What normally proves to be a quiet month for VAT issues, this January has been anything but.
HMRC’s behaviour in tax and VAT disputes has been under scrutiny by the Tribunal recently. However, despite being severely criticised in several cases heard by the First Tier Tribunal, there are no signs of contrition from HMRC. With the pressure on businesses to save tax and VAT costs, and equal pressure on HMRC to raise additional revenue and be seen to ‘crack-down’ on perceived avoidance, we can probably expect more of the same over the coming years even on innocent businesses just trying to get things right.
Wasted costs claims
Successful appellants to the First Tier Tribunal do not normally get their costs back. However, in line with the above criticism of HMRC’s behaviour, we have also seen several successful claims recently by businesses for ‘wasted costs’. The moral is that if you feel aggrieved at your treatment by HMRC or have had to expend considerable costs just to prove you were right all along, it may be worth taking the point further.
HMRC are currently consulting on introducing a proper clearance system for VAT which businesses have been denied for many years. We shall see how the new system is structured and keep you updated as we hear more.
7-day filing deadline
A reminder that if you file and pay your VAT returns electronically (as most are required to nowadays), you have an extra 7 calendar days for HMRC to receive the return and payment after the usual end of the month deadline. It is important to note, however, that the additional 7 calendar days only applies to payment returns. If you are filing a VAT return that claims a net repayment, the deadline remains at the end of the month following the period-end. Although there are no tax-geared penalties for late filing of repayment returns under the current system, the Government’s proposed new penalty system will, when it is introduced, impose both late filing penalties and, for payment returns, tax-geared penalties as well. Speak to your UHY partner if you would like assistance with your VAT administration or compliance procedures to ensure that your returns are filed on time.
A couple of recent announcements have clarified the zero-rating for new accommodation linked to healthcare and the sale of vehicles adapted for the disabled.
HMRC have confirmed that new accommodation constructed for the purpose of care will still qualify for zero-rating if it meets the fundamental condition of being ‘designed as a dwelling’. This follows confusion over the way some local authorities treated such accommodation for planning permission purposes.
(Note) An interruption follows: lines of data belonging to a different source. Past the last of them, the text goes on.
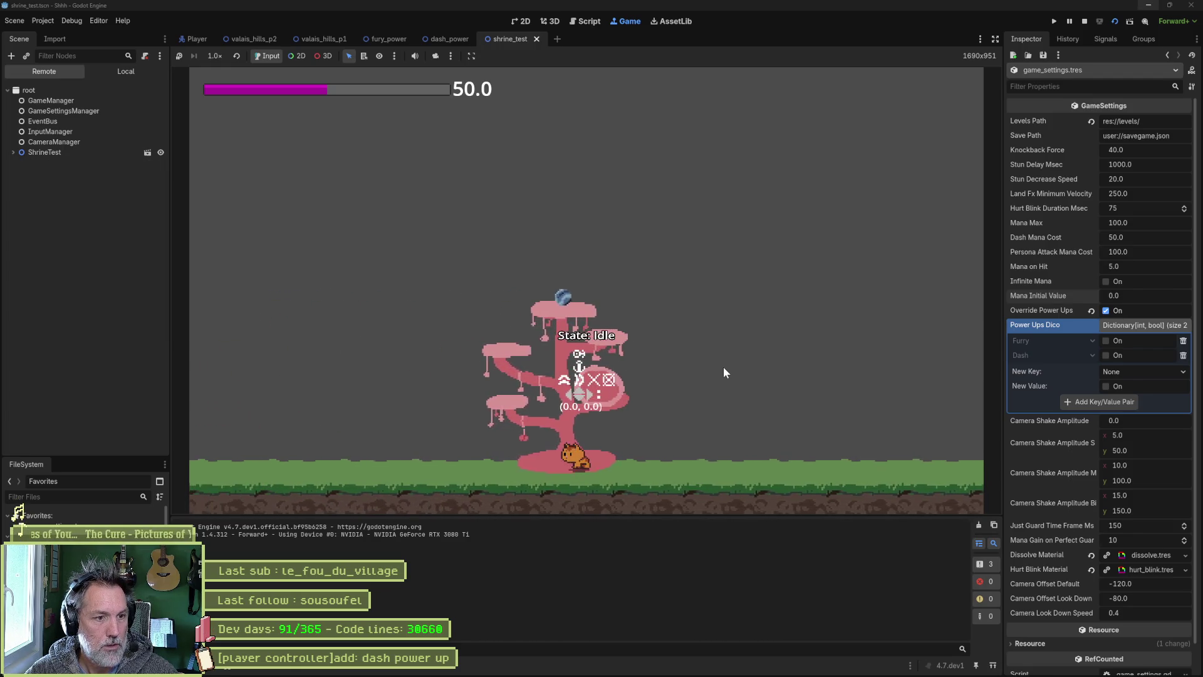
key("Up")
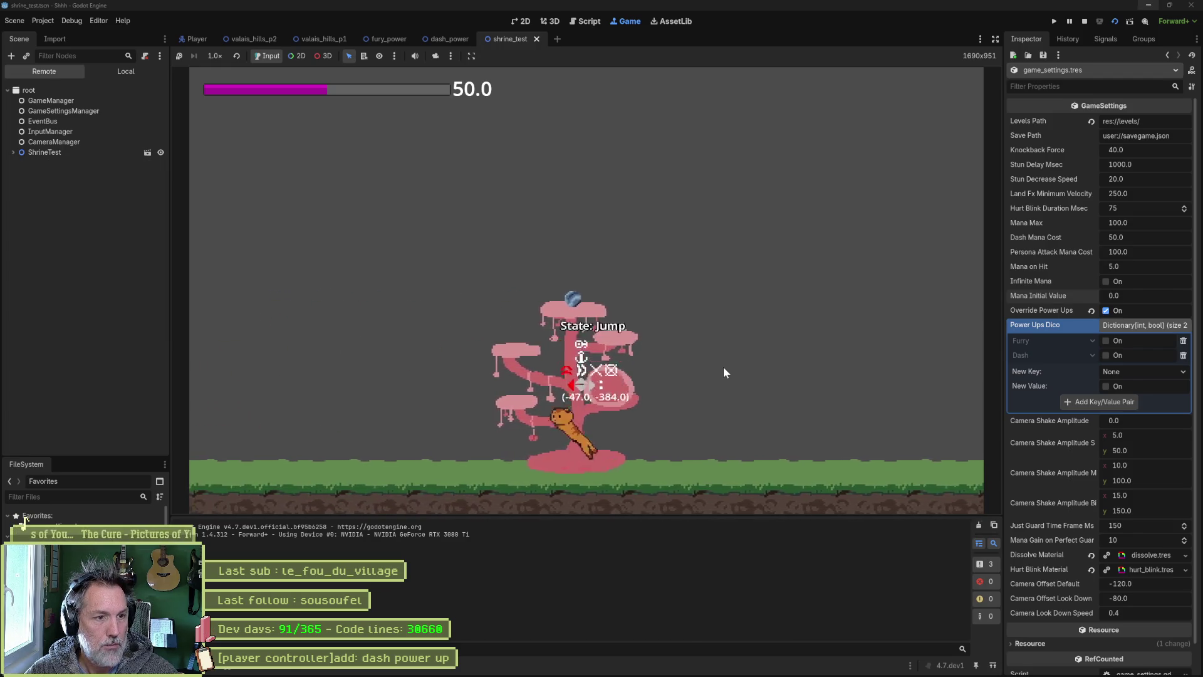
key("space")
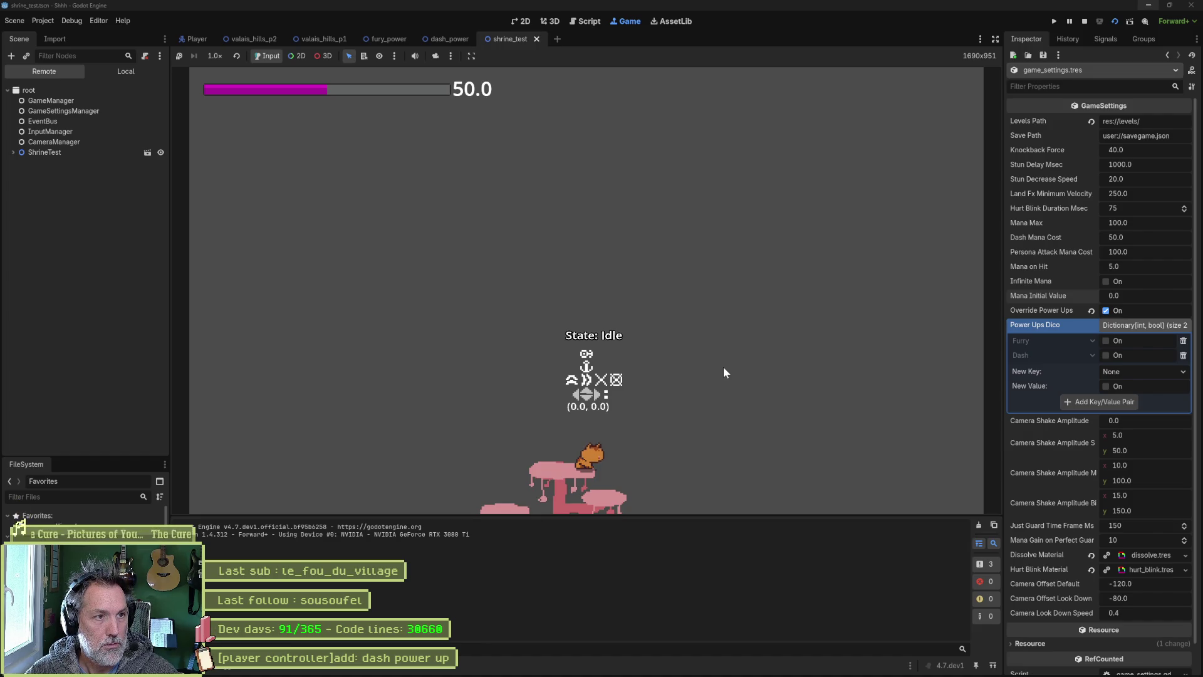
key("Right")
key("Left")
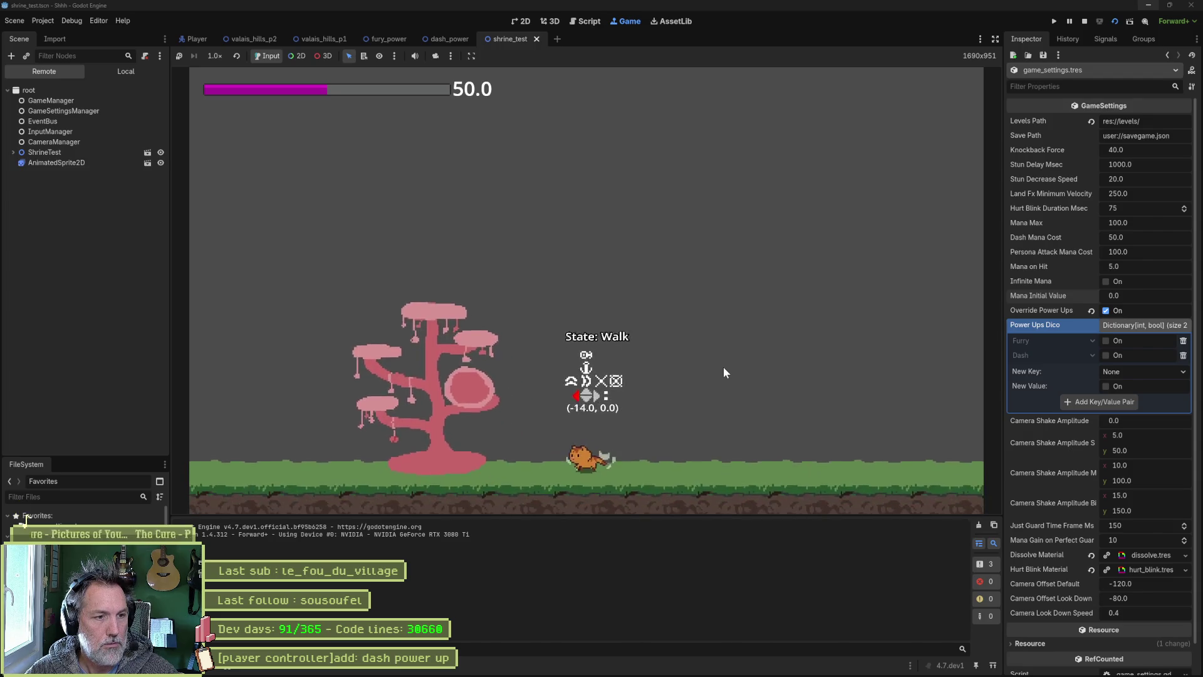
key("space")
key("e")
Unfortunately, it is not all good news. In a separate announcement, HMRC have also confirmed the withdrawal of zero-rating for motor vehicles adapted for disabled use after sale. HMRC have confirmed that the zero-rating for such vehicles only applies if the adaptions are carried out before being sold. This was originally pre-announced a year ago to give relevant businesses time to adapt to the change.
Partnership (or not)
It is a fundamental principle of VAT that HMRC can only collect VAT from the legal entity in question, whether that be a sole proprietor, partnership or other. In a recent case involving a bankrupt sole proprietor, HMRC took him and his estranged wife to the Tribunal arguing that they were in business as a partnership so that HMRC could collect unpaid VAT from either partner under the principle of joint and several liability. In a fairly clear-cut decision, the Tribunal held that the unhappy couple were not in business as a partnership. Admittedly, the case only got this far because both individuals refused to speak to HMRC and the wife refused to speak to anyone who alleged that she was in partnership with her estranged husband, but it does show the creative lengths that HMRC will go to in order to recover revenue.
EU VAT numbers
An interesting case has recently arisen concerning the sale of goods to businesses in other EU member states and an obligation upon the UK seller to verify their customer’s own VAT number. In slightly unfortunate circumstances, the UK seller was given a false VAT number by her Spanish customer but because it conformed to the known format of Spanish VAT numbers she did not think it necessary to check any further. When justifying a penalty to the UK seller, HMRC relied upon their guidance which states that in such circumstances the UK seller will only be able to avoid liability for VAT if they can prove they have taken ‘all reasonable steps’ to confirm that the VAT number was valid. In this instance, the taxpayer had not and the Tribunal found in favour of HMRC (although reducing the additional penalty by 50% for co-operation). UK businesses should always endeavour to check their EU customers’ VAT numbers and if in doubt you should seek further advice before taking a chance.
Finally, the long-awaited Opinion from the European Advocate General has been issued in the Littlewoods case, whereby compound interest was sought from HMRC on past VAT refunds. In a typically obtuse Opinion, following howls of protest from several EU member state Governments, the Advocate General has passed the buck squarely back to the member states’ Courts. It is now for member states themselves to determine whether the domestic provisions for compensating taxpayers who have been required to pay VAT wrongly are in accordance with European law. This does nothing for taxpayers and could be seen as giving HMRC the green light to ignore claims for restitution of compound interest from those UK businesses forced to pay VAT when HMRC had misread the law in the first place.